• INSTRUCTIONS TO FOLLOW
Convert the text in the records below into a single JSON list of strings, one string per line and no blank lines. Keep the pictures out of the answer.

++++++++++++++++++++

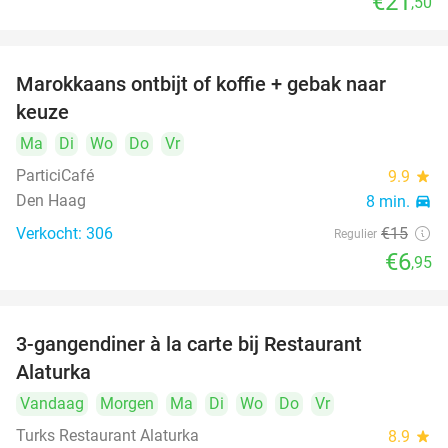
€21
,50
Marokkaans ontbijt of koffie + gebak naar
54%
keuze
Ma
Di
Wo
Do
Vr
ParticiCafé
9.9
star
Den Haag
8 min.
directions_car
Verkocht: 306
€15
Regulier
€6
,95
3-gangendiner à la carte bij Restaurant
41%
Alaturka
Vandaag
Morgen
Ma
Di
Wo
Do
Vr
Turks Restaurant Alaturka
8.9
star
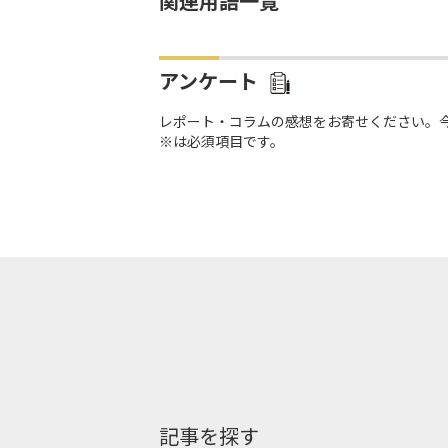
関連用語一覧
アンケート
レポート・コラムの感想をお寄せください。
※は必須項目です。
記事を探す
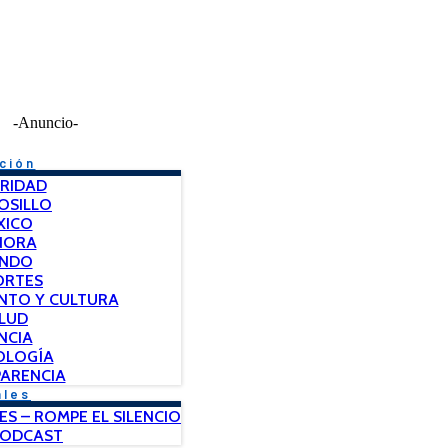
-Anuncio-
ción
RIDAD
OSILLO
XICO
NORA
NDO
ORTES
NTO Y CULTURA
LUD
NCIA
OLOGÍA
ARENCIA
ales
ES – ROMPE EL SILENCIO
PODCAST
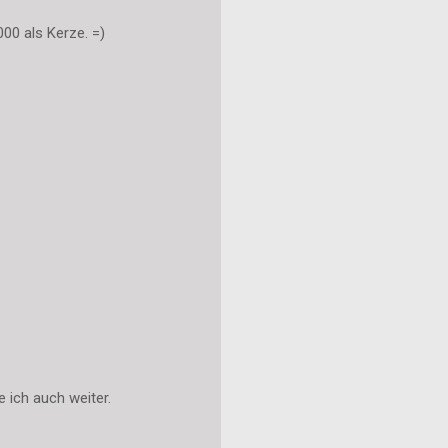
000 als Kerze. =)
e ich auch weiter.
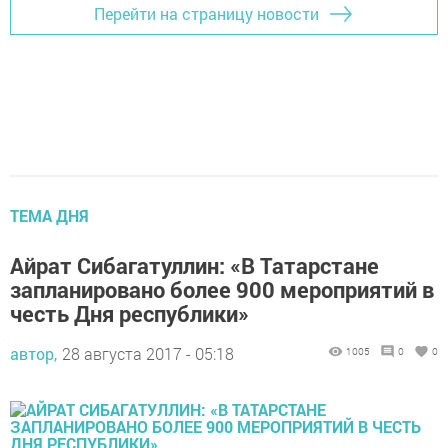
Перейти на страницу новости
ТЕМА ДНЯ
Айрат Сибагатуллин: «В Татарстане
запланировано более 900 мероприятий в
честь Дня республики»
автор,
28 августа 2017 - 05:18
1005
0
0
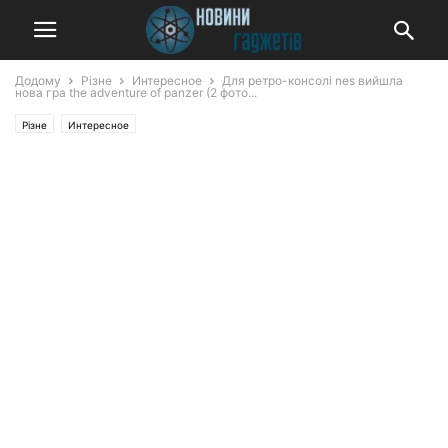
Додому
Різне
Интересное
Для ретро-консолі nes вийшла
нова гра the adventure of panzer (2 фото...
Різне
Интересное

++++++++++++++++++++

• RESPONSE AREA
[
  "€21",
  ",50",
  "Marokkaans ontbijt of koffie + gebak naar",
  "54%",
  "keuze",
  "Ma",
  "Di",
  "Wo",
  "Do",
  "Vr",
  "ParticiCafé",
  "9.9",
  "star",
  "Den Haag",
  "8 min.",
  "directions_car",
  "Verkocht: 306",
  "€15",
  "Regulier",
  "€6",
  ",95",
  "3-gangendiner à la carte bij Restaurant",
  "41%",
  "Alaturka",
  "Vandaag",
  "Morgen",
  "Ma",
  "Di",
  "Wo",
  "Do",
  "Vr",
  "Turks Restaurant Alaturka",
  "8.9",
  "star",
  "関連用語一覧",
  "アンケート",
  "レポート・コラムの感想をお寄せください。",
  "※は必須項目です。",
  "記事を探す",
  "-Anuncio-",
  "ción",
  "RIDAD",
  "OSILLO",
  "XICO",
  "NORA",
  "NDO",
  "ORTES",
  "NTO Y CULTURA",
  "LUD",
  "NCIA",
  "OLOGÍA",
  "ARENCIA",
  "ales",
  "ES – ROMPE EL SILENCIO",
  "PODCAST",
  "000 als Kerze. =)",
  "e ich auch weiter.",
  "Перейти на страницу новости",
  "ТЕМА ДНЯ",
  "Айрат Сибагатуллин: «В Татарстане",
  "запланировано более 900 мероприятий в",
  "честь Дня республики»",
  "автор,",
  "28 августа 2017 - 05:18",
  "1005",
  "0",
  "0",
  "Додому",
  "Різне",
  "Интересное",
  "Для ретро-консолі nes вийшла",
  "нова гра the adventure of panzer (2 фото...",
  "Різне",
  "Интересное"
]